Museums Journal 1 October 2008
By Patrick Steel
National museums opposed to legislation that would enable the return of Nazi loot
The National Museum Directors' Conference (NMDC) has come out against a change in legislation that would allow the return of Nazi loot from national museum collections.
The Department for Culture, Media and Sport (DCMS) is currently considering an amendment to the Heritage Protection Bill to bring national museums in line with the rest of the museums community on the issue of looted objects. A spokesman for the DCMS said any legislation would apply "very specifically" to items looted in the Nazi era.
At the moment most national museums are prevented by law from deaccessioning such objects from their collections, even in cases where provenance can be proven.
But the NMDC has urged the DCMS not to go ahead with the amendment.
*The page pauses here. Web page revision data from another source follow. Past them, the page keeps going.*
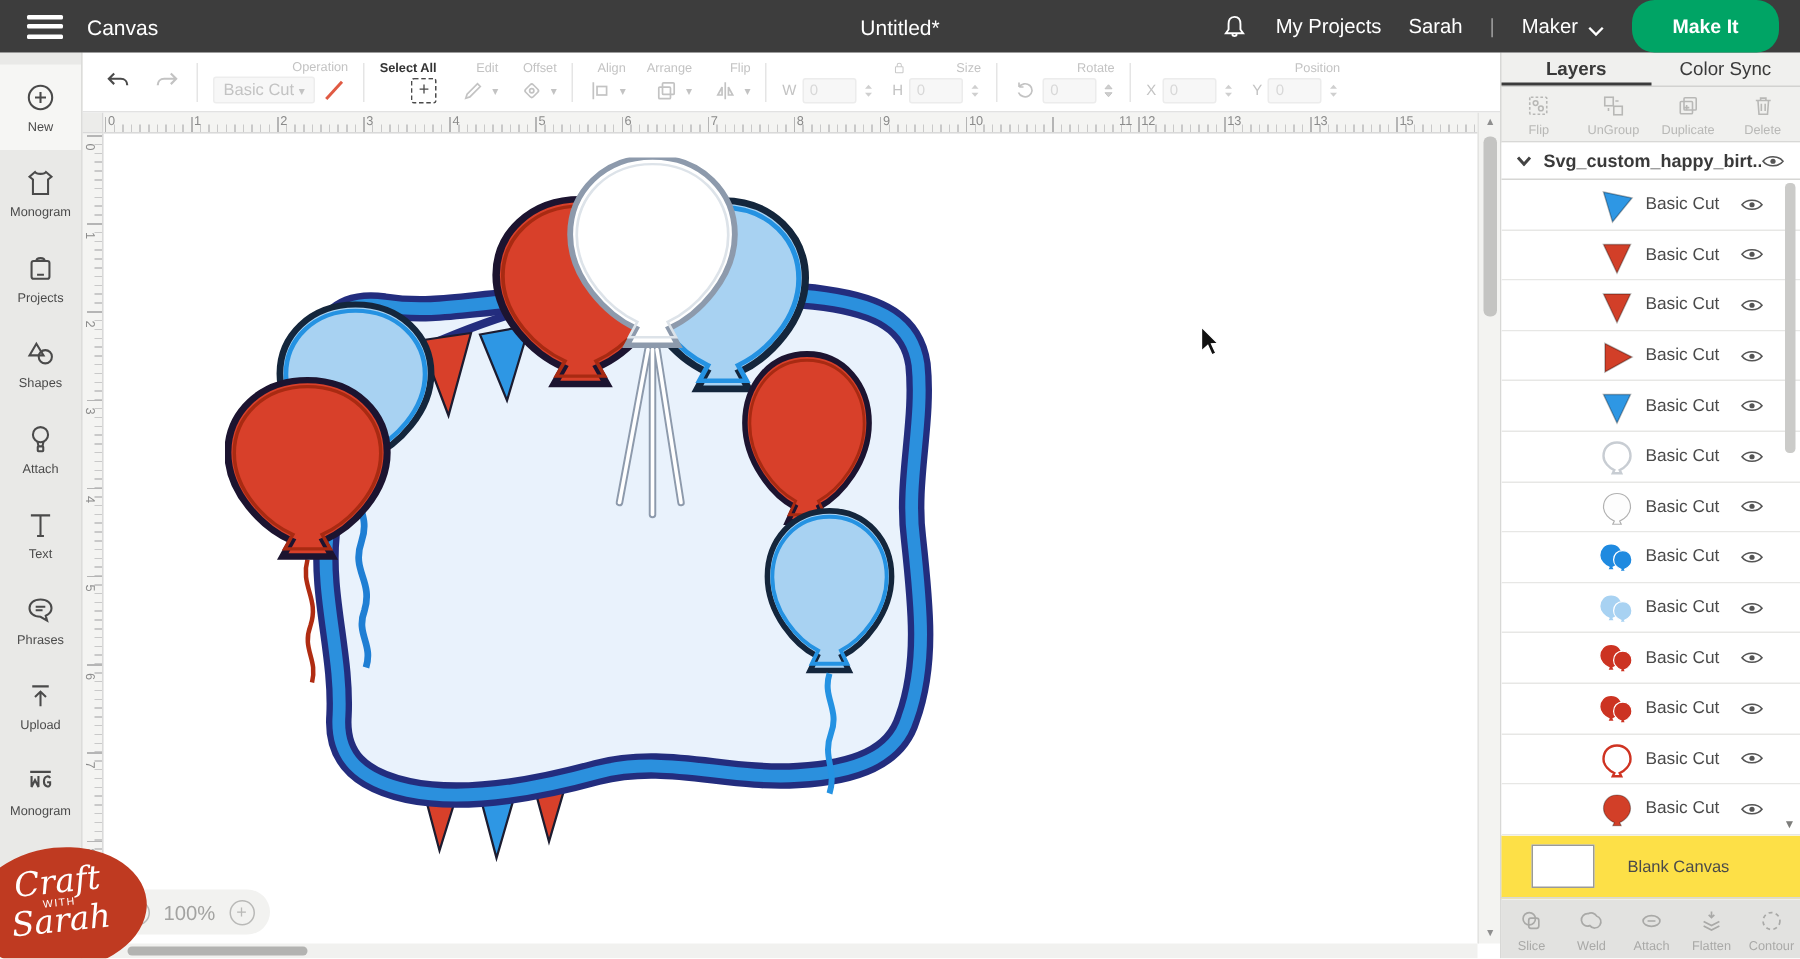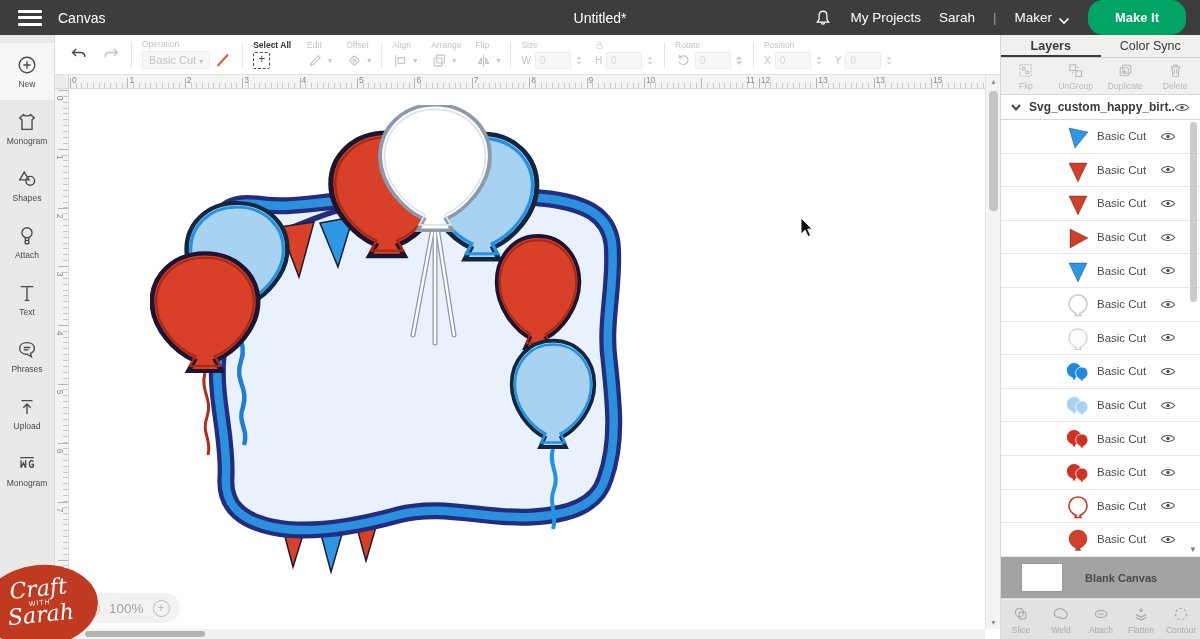--- a/index.html
+++ b/index.html
@@ -31,21 +31,21 @@
   .sb-item:first-child { background:#f6f6f4; }
   .sb-item .sb-icon svg { width:22px; height:22px; stroke:#4a4a4a; fill:none; stroke-width:1.5; }
   .sb-label { font-size:8.5px; color:#4a4a4a; }
 
   
   .toolbar { position:absolute; left:55px; top:35px; width:945px; height:40px; background:#fff;
     border-bottom:1px solid #e2e2e2; display:flex; align-items:center; z-index:20; }
   .tbtn { margin-left:14px; cursor:pointer; }
   .tbtn svg { width:19px; height:19px; }
   .tb-sep { width:1px; height:26px; background:#e5e5e5; margin:0 10px; }
-  .tb-group { display:flex; flex-direction:column; align-items:flex-start; gap:2px; position:relative; }
+  .tb-group { display:flex; flex-direction:column; align-items:flex-end; gap:2px; position:relative; }
   .tb-glabel { font-size:8.5px; color:#c3c3c3; line-height:9px; }
   .tb-glabel.dark { color:#333; font-weight:bold; }
   .tb-grow { display:flex; align-items:center; gap:4px; }
   .gray svg { stroke:#c3c3c3 !important; }
   .dk svg { stroke:#4a4a4a; }
   .ddcaret { font-size:8px; color:#c3c3c3; }
   .opval { font-size:11px; color:#c3c3c3; background:#f7f7f7; border:1px solid #ededed;
     padding:2px 6px; border-radius:2px; min-width:62px; }
   .field { width:36px; height:17px; background:#f7f7f7; border:1px solid #ececec; border-radius:2px;
     font-size:10px; color:#d8d8d8; display:flex; align-items:center; padding-left:4px; }
@@ -123,22 +123,22 @@
   .layerlist { position:relative; height:437px; overflow:hidden; background:#fff; }
   .layer-row { height:33.6px; display:flex; align-items:center; border-bottom:1px solid #e7e7e5;
     padding-left:62px; position:relative; background:#fff; cursor:pointer; }
   .thumb { position:absolute; left:64px; top:4px; width:26px; height:26px; }
   .thumb svg { width:26px; height:26px; }
   .lname { font-size:11.5px; color:#4a4a4a; margin-left:34px; flex:1; }
   .layer-row .eye { margin-right:24px; cursor:pointer; }
   .plscroll { position:absolute; right:3px; top:2px; width:7px; height:180px; background:#cbcbc9;
     border-radius:3px; }
   .plarrow { position:absolute; right:3px; bottom:3px; font-size:8px; color:#7d7d7b; }
-  .blankrow { height:42px; background:#a3a3a3; border-bottom:1px solid #d8d8d6; display:flex;
-    align-items:center; padding-left:20px; gap:22px;font-weight:bold; }
+  .blankrow { height:42px; background:#fde047; border-bottom:1px solid #d8d8d6; display:flex;
+    align-items:center; padding-left:20px; gap:22px; }
   .blankthumb { width:42px; height:29px; background:#fff; border:1px solid #9a9a98; }
   .blanklabel { font-size:11px; color:#4a4a4a; }
   .pbottom { position:absolute; left:0; bottom:0; width:200px; height:39px; background:#e2e2e0;
     display:flex; align-items:center; }
   .pbottom .paction svg { width:18px; height:18px; stroke:#a9a9a7; }
   .pbottom .paction span { color:#a9a9a7; }
 </style>
 </head>
 <body>
 
@@ -183,20 +183,29 @@
         </span>
     <span class="sb-label">New</span>
   </div>
       <div class="sb-item">
     <span class="sb-icon icon">
           <svg viewBox="0 0 24 24">
             <path d="M8 4 L4 7.5 L6.5 9.5 L6.5 20 L17.5 20 L17.5 9.5 L20 7.5 L16 4 C15 5.8 9 5.8 8 4 Z"></path>
           </svg>
         </span>
     <span class="sb-label">Monogram</span>
+  </div>
+      <div class="sb-item">
+    <span class="sb-icon icon">
+          <svg viewBox="0 0 24 24">
+            <rect x="5.5" y="6.5" width="13" height="13" rx="1.5"></rect>
+            <path d="M9 6.5 C9 3.8 15 3.8 15 6.5 M9.5 16.5 H14.5"></path>
+          </svg>
+        </span>
+    <span class="sb-label">Projects</span>
   </div>
       <div class="sb-item">
     <span class="sb-icon icon">
           <svg viewBox="0 0 24 24">
             <path d="M9 4.5 L14.2 13 L4 13 Z"></path>
             <circle cx="15.5" cy="14" r="4.8"></circle>
           </svg>
         </span>
     <span class="sb-label">Shapes</span>
   </div>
In a statement praising the work of the Spoliation Advisory Panel, it said: "Since the panel has proved so effective, and there is no evidence of unsatisfied claims, we feel that the proposed amendment to the Heritage Protection Bill is unnecessary."
Anne Webber, the co-chair of the Commission for Looted Art in Europe, said: "This represents a complete volte-face by the NMDC, the leading members of which only a year ago publicly affirmed the need for this legislation. They must not be allowed to prevail.
"Their statement that 'there is no evidence of unsatisfied claims' goes against the facts. Only three months ago, the Spoliation Advisory Panel and minister Margaret Hodge expressed their concern at being unable to restitute a Nazi-looted porcelain item in the British Museum to its rightful owner.
"In addition, there are still Nazi-looted works of art in our national museums whose rightful owners may wish for their restitution. The government has made a firm commitment to legislate, most recently in May of this year, while the panel has twice [in 2005 and 2008] asked for legislation to be enacted, so it is essential that this is carried through."
David Fleming, the director of National Museums Liverpool and a member of the NMDC, did not attend the meeting at which the amendment was discussed, but said: "My personal view is that any museums that have legislation that restricts the ability to be ethical and professional need to look at that."
Earlier this year, the British Museum paid £18,000 in compensation after discovering a porcelain plate in its collection had been looted by the Gestapo.
When Museums Journal contacted the heir of the plate's original owner, who did not want to be named, she said: "The plate is part of a collection that my uncle had. I am trying to reassemble as much of it as possible. Of course, I would love to have it back.
"The difficulty is that my case has been resolved, so I have no idea how that would work if the new law is passed."